Mas o legado de Isabel deixou o país dividido. De um lado, os libertos foram, da noite para o dia, despejados em uma sociedade que os tratava como menos. A escravidão social continuou, embora, no papel, fossem livres. Em direção oposta, a maior parte dos latifundiários, obrigada a libertar seus escravos por força de lei e, com a promessa de serem ressarcidos pelo Império, não recebeu os valores devidos pela monarquia, o que impulsionou o fortalecimento do movimento republicano, culminando com a Proclamação da República, um ano após a abolição da escravatura.


É possível imaginar as dificuldades vividas pelos ex-escravos, na tentativa de iniciar uma nova história. O que não se tem ideia é da intensidade do sofrimento que sentiram apenas por terem o tom da pele mais escura. Sofrimento, aliás, que se sente até hoje, em um país que se omite em valorizar a contribuição dos negros para o desenvolvimento da nação, para o fortalecimento da nossa democracia e para os movimentos em defesa dos direitos humanos. Sim, porque somos todos de uma mesma espécie: a espécie humana.


Parte considerável dos afrodescendentes não celebra o 13 de Maio como um dia festivo, porque defende que tratou-se de um dia de “despejo”, de “descarte”, e não de acolhimento, como poderia ter sido. Uma grande ferida social, que até hoje sangra em manifestações racistas nos campos de futebol, no mercado de trabalho, e em brincadeiras inconvenientes no meio social.

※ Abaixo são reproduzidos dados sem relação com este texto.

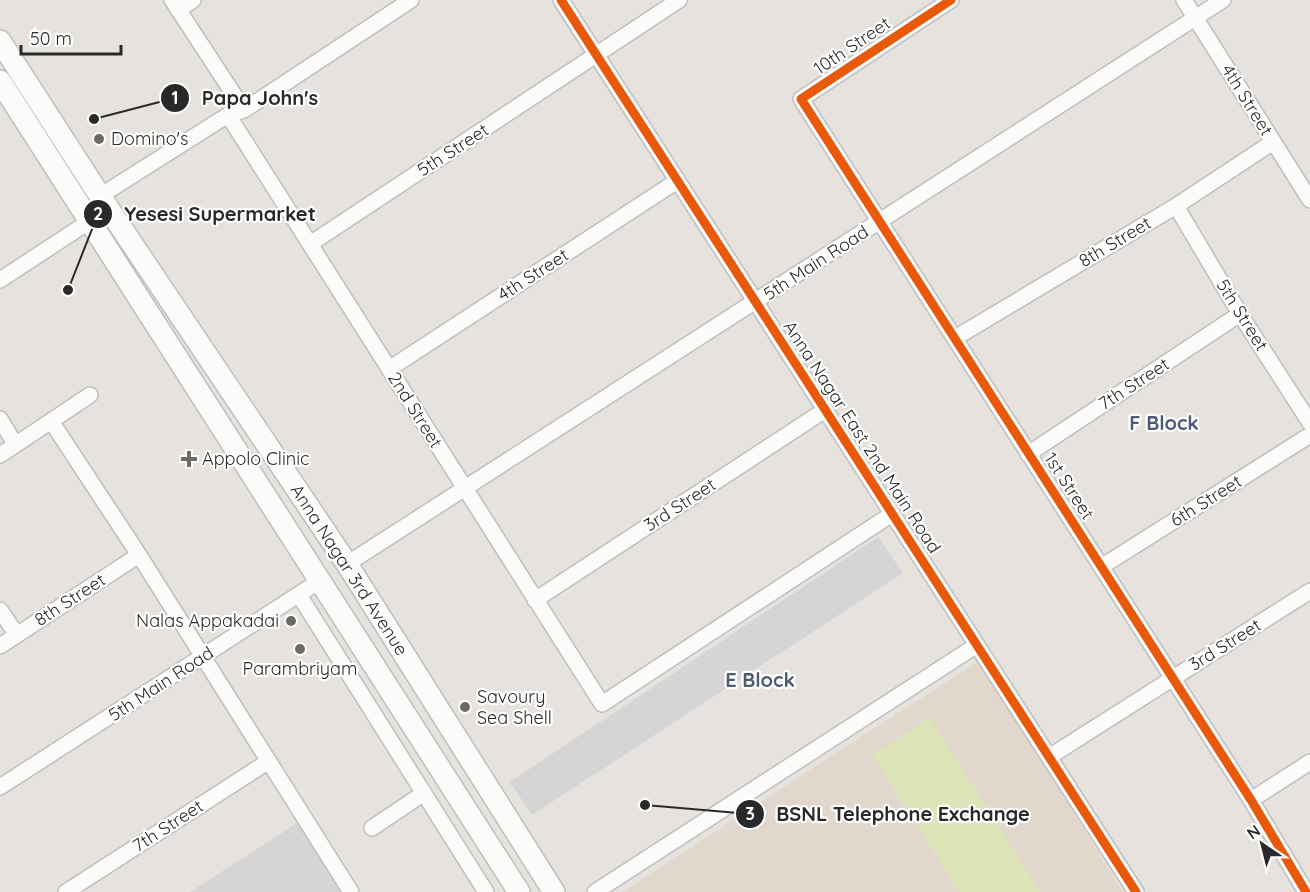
<svg xmlns="http://www.w3.org/2000/svg" width="1310" height="892" font-family="Quicksand,sans-serif">
  <style>
    .industrial { fill: #d5d4d6 }
    .education { fill: #e1d7cd }
    .pitch { fill: #dbe3b7 }
    .lines { fill: none; stroke-linecap: round; stroke-linejoin: round }
    .street-casing { stroke: #c0bfc0; stroke-width: 18 }
    .secondary-casing { stroke: #c0bfc0; stroke-width: 24 }
    .street { stroke: #fbfbfa; stroke-width: 15 }
    .secondary { stroke: #fbfbfa; stroke-width: 21 }
    .cycleway-casing { stroke: #fff; stroke-width: 13 }
    .cycleway { stroke: #e8590c; stroke-width: 9 }
    .poi-dot { fill: #6b6a68; stroke: #fff; stroke-width: 2 }
    .labels { text-anchor: middle; stroke-width: 4.5; stroke-linejoin: round; paint-order: stroke }
    .street-label { font-size: 18px; fill: #292929; stroke: #fff }
    .poi-label { font-size: 18px; fill: #292929; stroke: #fff; text-anchor: start }
    .neighbourhood-label { font-size: 20px; font-weight: bold; fill: #4c5c76; stroke: #fff }
    .leader { fill: none; stroke: #292929; stroke-width: 2 }
    .callout-dot { fill: #292929; stroke: #fff; stroke-width: 2 }
    .mark-label { font-size: 18px; text-anchor: middle; font-weight: bold; fill: #fff }
    .callout-label { font-size: 20px; text-anchor: middle; font-weight: bold; fill: #292929; stroke: #fff; stroke-width: 4.5; stroke-linejoin: round; paint-order: stroke }
  </style>
  <rect width="100%" height="100%" fill="#e6e2de"/>
  <path class="industrial" d="M878 537 903 573 532 815 510 782Z
    M299 822 342 892H190Z"/>
  <path class="education" d="M979 661 1123 892H623L826 759Z"/>
  <path class="pitch" d="M930 718 1040 892H959L872 755Z"/>
  <g class="lines">
    <defs>
      <path id="street" d="M172 0 244 110
        M561 0 1136 892
        M951 0 801 99 1251 800 1306 892
        M1184 0 1310 200
        M178 10 193 0
        M228 115 602 704 892 514
        M100 196 228 115 244 110 411 0
        M1176 206 1240 314 1310 423
        M310 244 679 0
        M0 280 90 221
        M955 338 1176 206 1273 142
        M389 369 677 181
        M0 419 15 444
        M51 421 139 555 351 892
        M1028 454 1240 314
        M0 455 90 395
        M347 564 1223 0
        M1101 567 1310 435
        M299 595 486 892
        M535 600 825 410
        M0 610 17 635
        M0 646 139 555
        M1049 757 1310 591
        M0 787 321 580
        M1251 800 1310 762
        M372 828 424 793
        M66 892 269 761
        M595 892 977 645"/>
      <path id="secondary" d="M0 41 100 196 347 564 554 892
        M0 81 519 892"/>
    </defs>
    <use href="#street" class="street-casing"/>
    <use href="#secondary" class="secondary-casing"/>
    <use href="#street" class="street"/>
    <use href="#secondary" class="secondary"/>
    <defs>
      <path id="cycleway" d="M561 0 1136 892
        M951 0 801 99 1251 800 1306 892"/>
    </defs>
    <use href="#cycleway" class="cycleway-casing"/>
    <use href="#cycleway" class="cycleway"/>
  </g>
  <g class="poi-dot">
    <circle cx="99" cy="139" r="6"/>
    <path d="M186 450h6v6h6v6h-6v6h-6v-6h-6v-6h6z"/>
    <circle cx="291" cy="621" r="6"/>
    <circle cx="300" cy="649" r="6"/>
    <circle cx="465" cy="707" r="6"/>
  </g>
  <g class="labels">
    <g class="street-label">
      <text transform="translate(852 46) rotate(-34)" y="6">10th Street</text>
      <text transform="translate(1247 100) rotate(58)" y="6">4th Street</text>
      <text transform="translate(453 150) rotate(-33)" y="6">5th Street</text>
      <text transform="translate(1115 242) rotate(-31)" y="6">8th Street</text>
      <text transform="translate(816 263) rotate(-33)" y="6">5th Main Road</text>
      <text transform="translate(533 275) rotate(-33)" y="6">4th Street</text>
      <text transform="translate(1242 315) rotate(58)" y="6">5th Street</text>
      <text transform="translate(1134 384) rotate(-33)" y="6">7th Street</text>
      <text transform="translate(415 410) rotate(58)" y="6">2nd Street</text>
      <text transform="translate(862 437) rotate(57)" y="6">Anna Nagar East 2nd Main Road</text>
      <text transform="translate(1069 486) rotate(57)" y="6">1st Street</text>
      <text transform="translate(1206 501) rotate(-32)" y="6">6th Street</text>
      <text transform="translate(680 505) rotate(-33)" y="6">3rd Street</text>
      <text transform="translate(349 570) rotate(57)" y="6">Anna Nagar 3rd Avenue</text>
      <text transform="translate(70 600) rotate(-33)" y="6">8th Street</text>
      <text transform="translate(1225 645) rotate(-32)" y="6">3rd Street</text>
      <text transform="translate(161 684) rotate(-33)" y="6">5th Main Road</text>
      <text transform="translate(168 826) rotate(-33)" y="6">7th Street</text>
    </g>
    <g class="poi-label">
      <text x="111" y="145">Domino's</text>
      <text x="202" y="465">Appolo Clinic</text>
      <text x="279" y="627" text-anchor="end">Nalas Appakadai</text>
      <text x="300" y="675" text-anchor="middle">Parambriyam</text>
      <text x="477" y="703">Savoury<tspan x="477" dy="21">Sea Shell</tspan></text>
    </g>
    <g class="neighbourhood-label">
      <text x="1164" y="430">F Block</text>
      <text x="760" y="687">E Block</text>
    </g>
  </g>
  <path class="leader" d="M94 119L175 98M68 290L98 214M645 805L750 814"/>
  <g class="callout-dot">
    <circle cx="94" cy="119" r="6"/>
    <circle cx="68" cy="290" r="6"/>
    <circle cx="645" cy="805" r="6"/>
    <circle cx="175" cy="98" r="15"/>
    <circle cx="98" cy="214" r="15"/>
    <circle cx="750" cy="814" r="15"/>
  </g>
  <g class="mark-label">
    <text x="175" y="104">1</text>
    <text x="98" y="220">2</text>
    <text x="750" y="820">3</text>
  </g>
  <g class="callout-label">
    <text x="260" y="105">Papa John's</text>
    <text x="220" y="221">Yesesi Supermarket</text>
    <text x="903" y="821">BSNL Telephone Exchange</text>
  </g>
  <g transform="translate(1262 844) rotate(325)" stroke="#ffffff" stroke-width="4.5" paint-order="stroke">
  <path d="M0-4.5L10 22L0 15L-10 22Z" fill="#292929"/>
  <text y="-9" font-size="16" font-weight="bold" text-anchor="middle" fill="#292929">N</text>
  </g>
  <path d="M21 45v9h100v-9" fill="none" stroke="#292929" stroke-width="3"/>
  <text x="30" y="45" font-size="18" fill="#292929" stroke="#ffffff" stroke-width="4.5" paint-order="stroke">50 m</text>
</svg>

Talvez, o legado de Isabel tenha sido maior do que ela poderia imaginar que seria, pois, a luta pela igualdade, pelo direito de ser diferente, ganhou mentes e corações, ampliando-se para outras minorias, que igualmente sofrem a opressão, são vítimas de discriminação, preconceito e violência.


O aumento da intolerância e o ressurgimento de movimentos extremistas na sociedade brasileira, acende a luz de alerta. O ódio por aquele que pensa diferente voltou a dividir nossa sociedade, numa triste e vergonhosa evidência do retrocesso que estamos vivenciando em pleno século XXI.


Portanto, o 13 de Maio não é apenas uma data para a reflexão dos descendentes de escravos, mas para todos nós, brasileiras e brasileiros que desejamos um país livre da ignorância e da maldade.